Avvocato, finalista della II edizione della 4cLegal Academy, responsabile dell’area Fashion Law e vice responsabile dell’area di Diritto Penale di Ius in itinere.
Maria Elena Orlandini nasce a Napoli il 2 Luglio 1993. Grazie all’esperienza di suo padre, fin da piccola si appassiona a tutto ciò che riguarda il diritto penale, così, conseguita la maturità scientifica, si iscrive alla Facoltà di Giurisprudenza presso l’Università degli Studi del Sannio.
Si laurea con 110 e lode il 20 Marzo 2018 con una tesi dal titolo “Mass Media e criminalità” seguita dai Proff. Carlo Longobardo e Prof. Felice Casucci, in cui approfondisce il modus attraverso il quale i social media e la tv siano in grado di mutare la percezione del crimine nella società.
Nel 2019 ha conseguito con il massimo dei voti il Master di II livello in Giurista Internazionale d’Impresa presso l’Università degli Studi di Padova – sede di Treviso, specializzandosi in diritto penale dell’economia, con una tesi dal titolo “Il reato di bancarotta e le misure premiali previste dal nuovo Codice della Crisi di Impresa”, sotto la supervisione del Prof. Rocco Alagna. Nel giugno 2020 ha superato il corso di diritto penale dell’economia tenuto dal Prof. Adelmo Manna, professore ordinario presso l’Università degli Studi di Foggia, già componente della commissione che ha varato il d.lgs. 231/2001. All’età di 27 anni consegue l’abilitazione all’esercizio della professione forense presso la Corte d’Appello di Venezia.

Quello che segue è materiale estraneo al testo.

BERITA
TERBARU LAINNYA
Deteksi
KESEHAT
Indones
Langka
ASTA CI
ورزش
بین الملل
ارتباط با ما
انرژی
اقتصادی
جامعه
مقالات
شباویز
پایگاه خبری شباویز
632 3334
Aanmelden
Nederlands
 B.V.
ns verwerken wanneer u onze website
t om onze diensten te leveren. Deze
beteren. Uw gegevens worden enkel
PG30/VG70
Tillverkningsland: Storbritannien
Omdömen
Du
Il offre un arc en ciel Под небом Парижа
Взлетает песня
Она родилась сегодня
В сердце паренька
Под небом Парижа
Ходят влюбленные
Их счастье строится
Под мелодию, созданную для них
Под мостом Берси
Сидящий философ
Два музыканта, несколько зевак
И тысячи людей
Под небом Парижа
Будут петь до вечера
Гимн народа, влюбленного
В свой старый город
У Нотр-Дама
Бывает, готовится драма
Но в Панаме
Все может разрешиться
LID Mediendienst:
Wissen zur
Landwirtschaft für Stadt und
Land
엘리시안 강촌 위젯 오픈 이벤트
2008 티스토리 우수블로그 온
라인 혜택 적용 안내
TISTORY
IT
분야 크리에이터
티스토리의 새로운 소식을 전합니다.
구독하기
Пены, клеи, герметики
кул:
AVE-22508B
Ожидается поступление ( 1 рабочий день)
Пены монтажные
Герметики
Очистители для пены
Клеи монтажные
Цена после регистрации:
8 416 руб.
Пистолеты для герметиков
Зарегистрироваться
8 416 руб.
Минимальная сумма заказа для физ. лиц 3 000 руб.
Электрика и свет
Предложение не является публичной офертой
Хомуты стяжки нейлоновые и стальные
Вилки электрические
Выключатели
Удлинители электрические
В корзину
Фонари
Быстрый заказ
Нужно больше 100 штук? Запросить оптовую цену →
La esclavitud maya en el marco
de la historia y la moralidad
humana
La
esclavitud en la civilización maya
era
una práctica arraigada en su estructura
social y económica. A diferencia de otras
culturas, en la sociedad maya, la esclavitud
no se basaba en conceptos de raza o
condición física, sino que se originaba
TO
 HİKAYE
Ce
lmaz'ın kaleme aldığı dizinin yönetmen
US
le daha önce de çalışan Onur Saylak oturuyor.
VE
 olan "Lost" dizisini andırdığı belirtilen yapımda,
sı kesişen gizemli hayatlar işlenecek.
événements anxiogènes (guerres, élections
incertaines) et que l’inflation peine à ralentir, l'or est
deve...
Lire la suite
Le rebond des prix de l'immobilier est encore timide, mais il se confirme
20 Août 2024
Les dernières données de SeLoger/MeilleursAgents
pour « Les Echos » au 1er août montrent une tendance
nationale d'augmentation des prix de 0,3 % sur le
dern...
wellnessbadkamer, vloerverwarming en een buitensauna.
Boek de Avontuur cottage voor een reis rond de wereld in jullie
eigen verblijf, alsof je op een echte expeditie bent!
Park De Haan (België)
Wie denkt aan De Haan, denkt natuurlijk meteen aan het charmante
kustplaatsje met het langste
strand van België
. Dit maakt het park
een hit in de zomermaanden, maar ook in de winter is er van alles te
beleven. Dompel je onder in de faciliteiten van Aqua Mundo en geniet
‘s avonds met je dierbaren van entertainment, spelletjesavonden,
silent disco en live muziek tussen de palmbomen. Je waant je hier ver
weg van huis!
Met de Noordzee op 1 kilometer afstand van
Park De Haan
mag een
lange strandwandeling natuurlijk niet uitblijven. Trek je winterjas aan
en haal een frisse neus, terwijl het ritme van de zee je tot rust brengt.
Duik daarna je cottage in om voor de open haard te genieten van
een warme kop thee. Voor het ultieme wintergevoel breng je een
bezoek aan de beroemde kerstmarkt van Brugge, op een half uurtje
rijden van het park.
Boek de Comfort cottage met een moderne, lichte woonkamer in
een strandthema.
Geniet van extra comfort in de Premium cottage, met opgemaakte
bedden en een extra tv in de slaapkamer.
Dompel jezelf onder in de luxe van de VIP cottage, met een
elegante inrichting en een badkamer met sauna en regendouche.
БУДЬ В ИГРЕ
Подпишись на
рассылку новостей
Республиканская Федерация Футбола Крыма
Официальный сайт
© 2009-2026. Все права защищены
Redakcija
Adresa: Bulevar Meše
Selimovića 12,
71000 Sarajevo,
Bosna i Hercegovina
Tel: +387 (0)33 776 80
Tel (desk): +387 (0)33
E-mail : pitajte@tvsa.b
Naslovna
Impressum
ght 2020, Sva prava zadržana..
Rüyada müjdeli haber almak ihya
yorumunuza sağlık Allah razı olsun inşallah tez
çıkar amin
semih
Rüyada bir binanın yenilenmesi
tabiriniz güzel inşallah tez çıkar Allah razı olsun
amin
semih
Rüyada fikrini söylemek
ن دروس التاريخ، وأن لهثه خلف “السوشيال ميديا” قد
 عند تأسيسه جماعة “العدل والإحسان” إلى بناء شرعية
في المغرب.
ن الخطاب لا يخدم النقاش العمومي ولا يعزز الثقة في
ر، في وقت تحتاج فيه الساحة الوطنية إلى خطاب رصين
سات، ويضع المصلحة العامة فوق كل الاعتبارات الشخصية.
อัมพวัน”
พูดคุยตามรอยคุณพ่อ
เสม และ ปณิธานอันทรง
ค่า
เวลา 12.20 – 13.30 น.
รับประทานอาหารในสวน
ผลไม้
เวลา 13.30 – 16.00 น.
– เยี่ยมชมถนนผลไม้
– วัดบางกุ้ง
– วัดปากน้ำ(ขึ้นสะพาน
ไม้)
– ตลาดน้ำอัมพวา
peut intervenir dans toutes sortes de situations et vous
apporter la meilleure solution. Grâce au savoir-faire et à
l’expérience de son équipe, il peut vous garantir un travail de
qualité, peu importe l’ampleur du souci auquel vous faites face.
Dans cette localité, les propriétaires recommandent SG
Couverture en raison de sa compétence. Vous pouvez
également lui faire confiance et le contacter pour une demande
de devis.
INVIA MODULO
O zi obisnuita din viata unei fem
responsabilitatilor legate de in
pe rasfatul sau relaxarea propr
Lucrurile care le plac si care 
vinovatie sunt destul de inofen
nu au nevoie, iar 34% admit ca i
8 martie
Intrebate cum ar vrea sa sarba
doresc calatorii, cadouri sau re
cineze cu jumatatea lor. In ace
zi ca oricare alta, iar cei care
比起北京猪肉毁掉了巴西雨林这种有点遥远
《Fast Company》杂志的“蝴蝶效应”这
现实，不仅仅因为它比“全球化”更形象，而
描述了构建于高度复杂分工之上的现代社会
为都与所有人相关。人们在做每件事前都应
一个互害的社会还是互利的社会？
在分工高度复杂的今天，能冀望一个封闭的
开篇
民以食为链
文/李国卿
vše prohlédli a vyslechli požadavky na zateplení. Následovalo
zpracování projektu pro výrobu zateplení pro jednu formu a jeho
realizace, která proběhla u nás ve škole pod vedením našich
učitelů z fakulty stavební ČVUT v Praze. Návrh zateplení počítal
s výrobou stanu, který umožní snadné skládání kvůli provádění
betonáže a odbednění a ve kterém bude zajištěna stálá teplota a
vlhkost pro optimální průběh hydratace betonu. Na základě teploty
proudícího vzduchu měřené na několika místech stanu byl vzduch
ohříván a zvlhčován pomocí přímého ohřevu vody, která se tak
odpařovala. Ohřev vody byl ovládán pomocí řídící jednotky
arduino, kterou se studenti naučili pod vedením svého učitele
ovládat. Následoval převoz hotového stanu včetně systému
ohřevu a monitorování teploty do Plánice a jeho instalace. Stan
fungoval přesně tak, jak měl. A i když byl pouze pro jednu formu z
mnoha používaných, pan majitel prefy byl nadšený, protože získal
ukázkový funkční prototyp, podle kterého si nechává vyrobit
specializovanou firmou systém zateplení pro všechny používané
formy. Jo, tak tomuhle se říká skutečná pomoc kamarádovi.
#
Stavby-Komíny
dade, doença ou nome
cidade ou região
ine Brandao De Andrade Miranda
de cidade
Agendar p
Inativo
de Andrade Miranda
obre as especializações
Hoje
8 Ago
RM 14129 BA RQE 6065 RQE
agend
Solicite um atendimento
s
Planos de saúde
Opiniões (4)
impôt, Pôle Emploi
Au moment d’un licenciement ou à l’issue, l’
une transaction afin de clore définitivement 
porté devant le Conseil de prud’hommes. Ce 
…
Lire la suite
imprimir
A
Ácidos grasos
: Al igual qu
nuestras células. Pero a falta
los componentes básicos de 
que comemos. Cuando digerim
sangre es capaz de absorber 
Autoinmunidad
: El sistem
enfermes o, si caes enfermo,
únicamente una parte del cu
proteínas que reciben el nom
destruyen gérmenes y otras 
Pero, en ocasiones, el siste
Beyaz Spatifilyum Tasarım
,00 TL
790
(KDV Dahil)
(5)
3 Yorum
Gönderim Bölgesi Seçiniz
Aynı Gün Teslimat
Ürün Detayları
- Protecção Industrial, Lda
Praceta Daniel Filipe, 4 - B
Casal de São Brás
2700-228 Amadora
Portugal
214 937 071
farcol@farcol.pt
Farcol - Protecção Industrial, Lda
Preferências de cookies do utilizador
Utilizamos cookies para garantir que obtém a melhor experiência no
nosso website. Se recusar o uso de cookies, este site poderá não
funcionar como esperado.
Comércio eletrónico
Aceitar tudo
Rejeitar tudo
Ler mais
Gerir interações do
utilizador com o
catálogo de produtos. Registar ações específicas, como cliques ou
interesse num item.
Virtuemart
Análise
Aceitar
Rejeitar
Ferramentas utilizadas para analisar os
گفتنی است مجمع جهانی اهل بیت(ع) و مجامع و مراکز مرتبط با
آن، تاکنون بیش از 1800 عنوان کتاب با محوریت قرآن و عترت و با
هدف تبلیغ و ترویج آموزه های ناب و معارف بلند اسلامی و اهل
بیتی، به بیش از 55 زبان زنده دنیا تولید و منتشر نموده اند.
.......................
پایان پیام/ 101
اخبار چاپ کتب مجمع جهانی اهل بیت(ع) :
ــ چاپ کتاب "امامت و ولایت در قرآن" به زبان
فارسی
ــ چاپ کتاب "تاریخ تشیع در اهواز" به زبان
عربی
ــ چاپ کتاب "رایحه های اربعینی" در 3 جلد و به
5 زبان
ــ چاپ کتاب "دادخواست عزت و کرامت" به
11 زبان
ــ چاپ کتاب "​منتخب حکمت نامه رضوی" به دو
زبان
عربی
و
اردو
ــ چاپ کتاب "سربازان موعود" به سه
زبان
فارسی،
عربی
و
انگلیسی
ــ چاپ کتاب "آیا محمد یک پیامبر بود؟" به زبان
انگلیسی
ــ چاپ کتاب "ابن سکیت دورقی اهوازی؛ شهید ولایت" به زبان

Dal 2019 segue plurimi progetti legati al Fashion Law e alla proprietà intellettuale, prediligendone gli aspetti digital in tema di Influencer Marketing.
Nel 2020 viene selezionata tra i cinque giovani talenti del mercato legale e partecipa alla seconda edizione della 4cLegal Academy, legal talent organizzato dalla 4cLegal, visibile sul canale BFC di Forbes Italia, su Sky.
Nel 2022 si iscrive al corso di aggiornamento professionale in Fashion Law organizzato dall’Università degli Studi di Firenze.
Passione, curiosità, empatia, capacità di visione e self control costituiscono i suoi punti di forza.
Collabora per le aree di Diritto Penale e Fashion Law & Influencer marketing di Ius in itinere.